Du musst dich also auf einen langwierigen Genesungsprozess einstellen. In meiner ersten Planung nahm ich mir gedanklich ein Jahr Zeit, um mich von meinem Bandscheibenvorfall zu erholen. Dieses Jahr ist abgelaufen, wenn ich diese Zeilen schreibe. Ich habe keine Schmerzen mehr, aber es vergeht kein Tag, an dem ich nicht daran erinnert werde, dass mein Rücken eine Schwachstelle hat: ein Zwicken hier, ein Ziehen da, mal ist es der Piriformis, der verspannt, mal der Oberschenkel, der nach einem zu langen Tag auf dem Stuhl meckert.
Ich arbeite jeden Tag aktiv an meinem Körper. Jeden Tag Übungen, ausreichend Bewegung, die richtige Ernährung, ausreichend Flüssigkeit. Ein Bandscheibenvorfall bedeutet richtig viel Arbeit. Nimm dir die Zeit dafür und sei geduldig. Dann kann man gut mit einem Bandscheibenvorfall leben.
Tipp 10: Gib nicht auf und verfalle nicht in Selbstmitleid
Vor allem während der Zeit kurz nach der Diagnose, in der ich die stärksten Schmerzen hatte, stellte ich mir regelmäßig die Frage: “Warum muss ausgerechnet ich einen Bandscheibenvorfall haben?”. Nach einiger Zeit des Haderns gelangte ich jedoch zu der Erkenntnis, dass mich diese Frage nicht weiterbringt. Mit seinem Schicksal zu ringen, ändert rein gar nichts. Es ist pure Zeit- und Kraftverschwendung. Zu dieser Einsicht gelangte ich, als ich in einem Buch zum Thema Schmerzbewältigung las, dass Schmerzpatienten ein deutlich erhöhtes Risiko haben, zusätzlich an Depressionen zu erkranken.
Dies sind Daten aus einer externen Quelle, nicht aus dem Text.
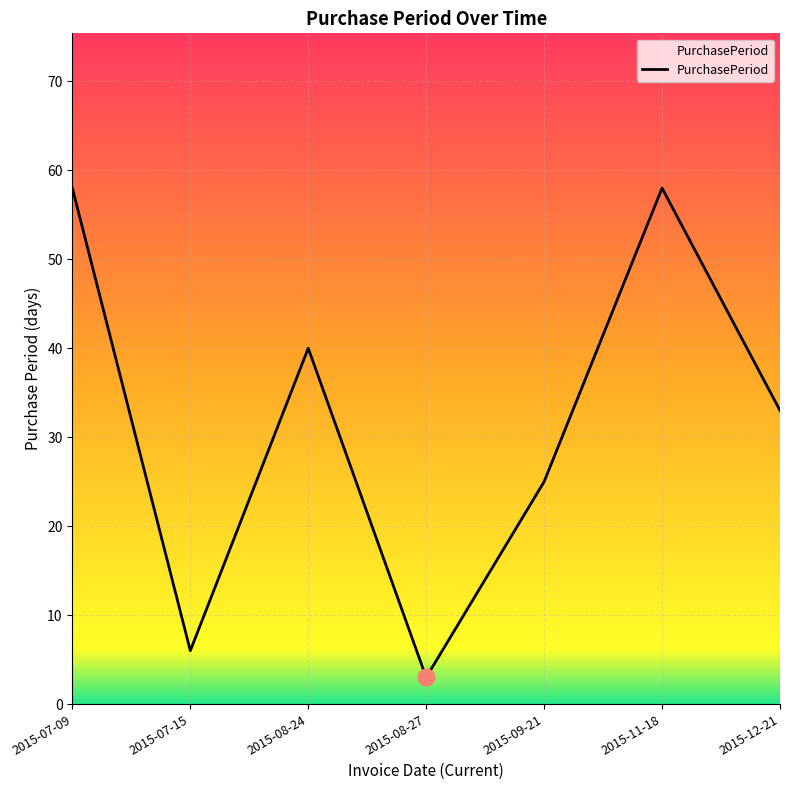

What is the ratio of the value at 2015-08-27 to the value at 2015-11-18?

0.1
Von einer Depression war ich noch weit entfernt, ich ertappte mich aber dennoch häufig bei gedanklicher Schwarzmalerei. Ich hatte durchaus Phasen, in denen ich mir nur schwerlich vorstellen konnte, wie und wann dieser unsäglich starke Schmerz, den mein Bandscheibenvorfall verursachte, endlich wieder weggehen würde. Ich hatte Angst davor, ein Patient mit chronischen Schmerzen zu werden.
Und so beschloss ich, mich nicht mehr länger diesen düsteren Gedanken hinzugeben. Ich hatte von Anfang an einen großen Tatendrang, meinen Bandscheibenvorfall in den Griff zu bekommen und wollte mich nicht unterkriegen lassen. Ich glaube, wenn man einmal nachlässt und sich der Depression hingibt, dann ist es unglaublich schwer, da wieder herauszukommen.
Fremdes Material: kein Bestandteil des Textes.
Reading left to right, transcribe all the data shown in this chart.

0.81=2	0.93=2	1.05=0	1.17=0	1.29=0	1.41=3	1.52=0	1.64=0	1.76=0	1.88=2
Ich weiß, das klingt jetzt alles ein bisschen cheesy, teilweise auch herzlos. Aber genau so ist es: Lass dich nicht unterkriegen, gib nicht auf und verfalle nie, wirklich NIE in Selbstmitleid. Wenn du dich aufgibst, setzt du damit einen Kreislauf in Gang: Du willst nichts mehr machen, weil du Schmerzen hast. Alles dreht sich nur um deinen Schmerz. Das klingt jetzt hart, aber auch deine Freunde und deine Familie haben auf Dauer keine Lust, immer nur über deine Rückenprobleme zu reden. Also hör auf damit. Kümmere dich aktiv um dein Problem. Mach so viel es geht und freu dich deines Lebens. Wenn gar nichts mehr geht, sprich mit deinen besten Freunden und deiner Familie. Wenn nötig, such dir einen Psychotherapeuten.
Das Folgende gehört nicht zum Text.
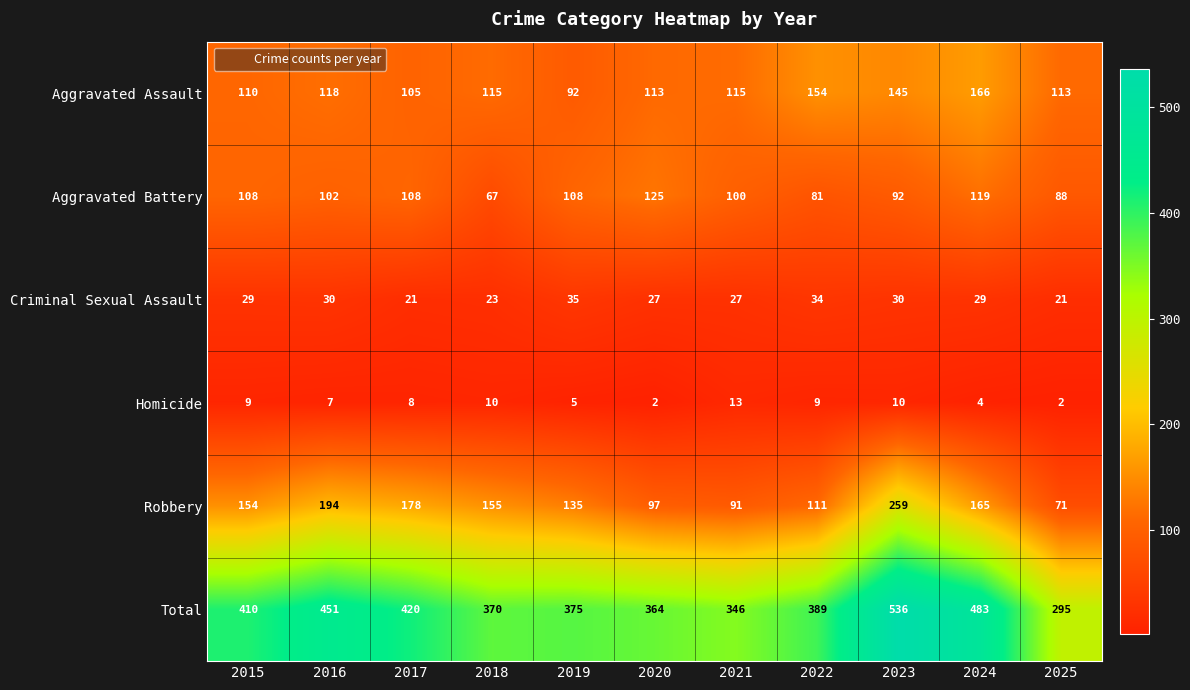

What is the total value across all series at 2019?

750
Ein Bandscheibenvorfall ist eine zähe Angelegenheit. Die Beschwerden gehen nicht nach ein paar Wochen weg. Bei dem einen sind es drei Monate, bei dem anderen sechs. Ich war nach etwa einem Jahr mehr oder weniger beschwerdefrei. Es gibt aber auch Menschen, die brauchen zehn Jahre oder mehr, um sich von einem Bandscheibenvorfall zu erholen. Ganz weg ist er sowieso nie. Daran gewöhnt man sich besser früh. Der Rücken wird fortan immer ein Thema für dich sein. Deal with it!